- North American box art
- Developer: Konami Computer Entertainment Japan
- Publisher: Konami
- Platform: PlayStation Portable
- Release: NA: September 18, 2007; JP: September 27, 2007; EU: December 7, 2007;
- Genre: Digital collectible card game
- Modes: Single-player, multiplayer

= Yu-Gi-Oh! GX Tag Force 2 =

2007 video game

 is a 2007 digital collectible card game based on the Yu-Gi-Oh! series, developed by Konami and released on PlayStation Portable format in September 2007. This is the second work in the Yu-Gi-Oh Tag Force series.

== Gameplay ==
Early in the game, after create a profile, the player chooses a duelist (main characters of the Yu-Gi-Oh! GX animation) as a partner. The player must build a deck between 40 and 60 cards in order to duel. The game includes over 2800 cards.

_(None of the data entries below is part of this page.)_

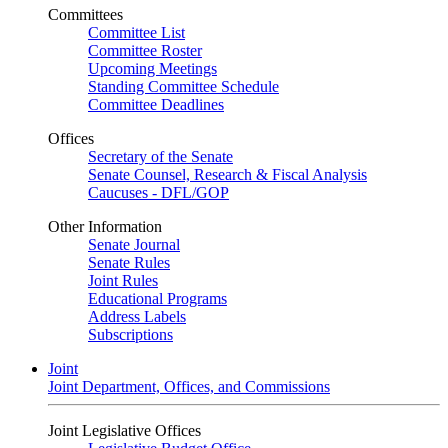
Committees
Committee List
Committee Roster
Upcoming Meetings
Standing Committee Schedule
Committee Deadlines
Offices
Secretary of the Senate
Senate Counsel, Research & Fiscal Analysis
Caucuses - DFL/GOP
Other Information
Senate Journal
Senate Rules
Joint Rules
Educational Programs
Address Labels
Subscriptions
Joint
Joint Department, Offices, and Commissions
Joint Legislative Offices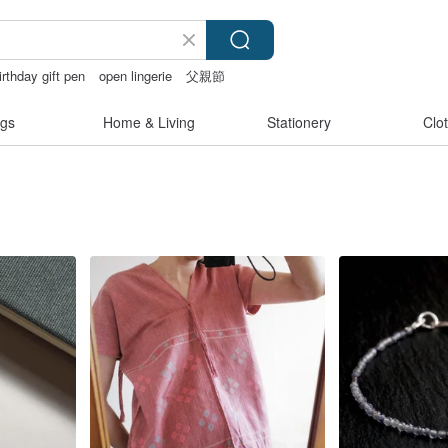
irthday gift pen
open lingerie
父親節
e
sora 507
gs
Home & Living
Stationery
Clo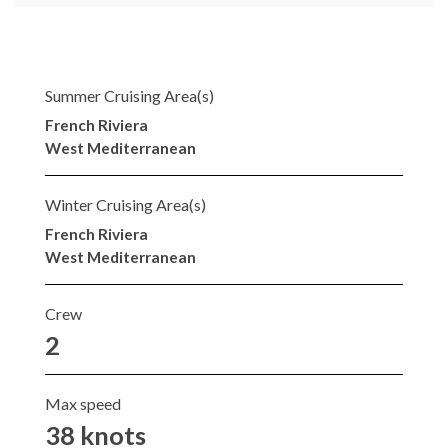
Summer Cruising Area(s)
French Riviera
West Mediterranean
Winter Cruising Area(s)
French Riviera
West Mediterranean
Crew
2
Max speed
38 knots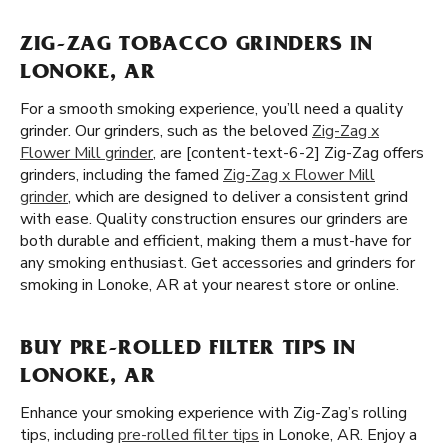
ZIG-ZAG TOBACCO GRINDERS IN
LONOKE, AR
For a smooth smoking experience, you’ll need a quality
grinder. Our grinders, such as the beloved
Zig-Zag x
Flower Mill grinder
, are [content-text-6-2] Zig-Zag offers
grinders, including the famed
Zig-Zag x Flower Mill
grinder
, which are designed to deliver a consistent grind
with ease. Quality construction ensures our grinders are
both durable and efficient, making them a must-have for
any smoking enthusiast. Get accessories and grinders for
smoking in Lonoke, AR at your nearest store or online.
BUY PRE-ROLLED FILTER TIPS IN
LONOKE, AR
Enhance your smoking experience with Zig-Zag’s rolling
tips, including
pre-rolled filter tips
in Lonoke, AR. Enjoy a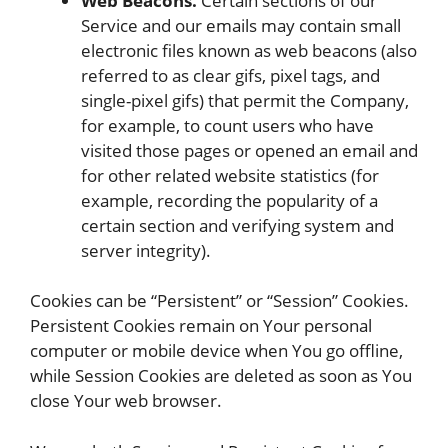
Web Beacons.
Certain sections of our
Service and our emails may contain small
electronic files known as web beacons (also
referred to as clear gifs, pixel tags, and
single-pixel gifs) that permit the Company,
for example, to count users who have
visited those pages or opened an email and
for other related website statistics (for
example, recording the popularity of a
certain section and verifying system and
server integrity).
Cookies can be “Persistent” or “Session” Cookies.
Persistent Cookies remain on Your personal
computer or mobile device when You go offline,
while Session Cookies are deleted as soon as You
close Your web browser.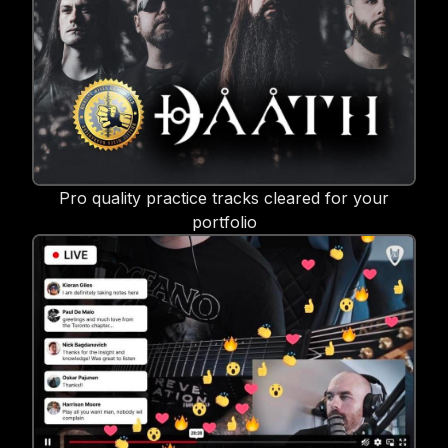
Pro quality practice tracks cleared for your
portfolio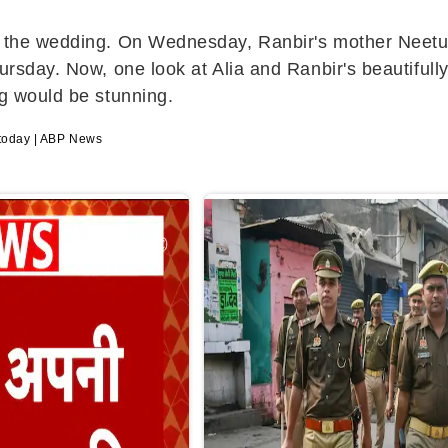
tie the wedding. On Wednesday, Ranbir's mother Nee
hursday. Now, one look at Alia and Ranbir's beautifu
ng would be stunning.
t today | ABP News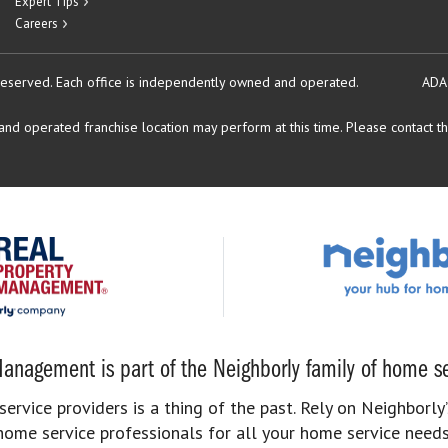
Expert Tips
Careers
reserved.
Each office is independently owned and operated.
ADA
d operated franchise location may perform at this time. Please contact the
anagement is part of the Neighborly family of home se
rvice providers is a thing of the past. Rely on Neighborly’
home service professionals for all your home service needs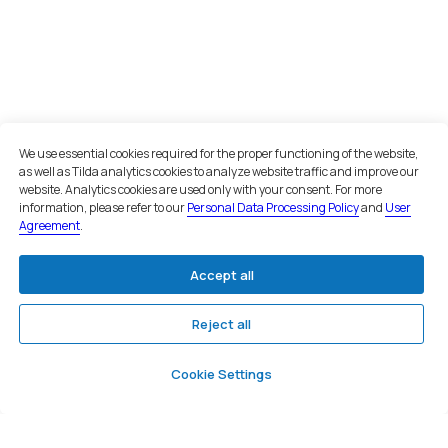
Office in Moscow
Moscow, Nizhny Susalny Lane, 5,
bldg. 19
+7 495 134 43 99
Email
We use essential cookies required for the proper functioning of the website,
as well as Tilda analytics cookies to analyze website traffic and improve our
inbox@teamgroup.ru
website. Analytics cookies are used only with your consent. For more
information, please refer to our
Personal Data Processing Policy
and
User
We are on social networks
Agreement
.
Accept all
Reject all
©. All rights reserved
Cookie Settings
User agreement
Privacy policy
Consent to personal data processing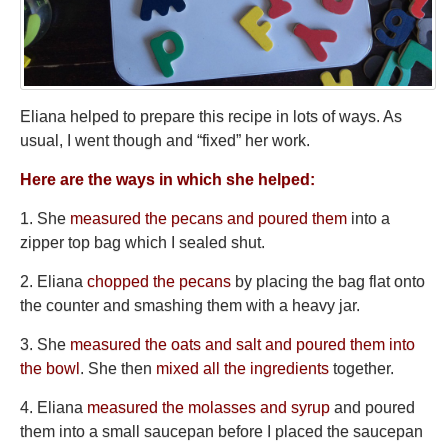
Eliana helped to prepare this recipe in lots of ways. As
usual, I went though and “fixed” her work.
Here are the ways in which she helped:
1. She
measured the pecans and poured them
into a
zipper top bag which I sealed shut.
2. Eliana
chopped the pecans
by placing the bag flat onto
the counter and smashing them with a heavy jar.
3. She
measured the oats and salt and poured them into
the bowl
. She then
mixed all the ingredients
together.
4. Eliana
measured the molasses and syrup
and poured
them into a small saucepan before I placed the saucepan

The player has the option of dueling solo, tag or just watching the partner play. As the player wins duels, the partner's heart level increases.

===Mini games===
A mini game that can increase the partner's heart. Appears during the class and in some places on the map in story mode. If the score is high, the heart will increase, but if it fails, it will decrease.

===UMD recognition===
It is a system used to unlock rare cards through other games in the Tag Force series. New cards can be obtained depending on the game title used in UMD recognition. In addition, at recognizing the previous Tag Force games, will be unlock three special cards called "Slifer the Sky Dragon", "Obelisk the Tormentor", and "The Winged Dragon of Ra". Also will be available hidden packs for purchase.

==Reception==

Overall, the game received mixed reviews. In Metacritic, reached an average score of 60, based on seven reviews. Sam Bishop, from IGN, criticizes the lack of online multiplayer support and also the complexity of the game for beginners. The difficulty of the game for beginners is also cited by Jeff Gedgaud, from Game Chronicles when writing: "Yu-Gi-Oh! GX Tag Force 2 is a game for the seasoned Yu-Gi-Oh! player and not for the faint of heart."

In a positive analysis, Salehuddin Husin, from GameAxis, praises the inclusion some improvements, compared to the first game in the series, more animations and flashier graphics, rated 7.5.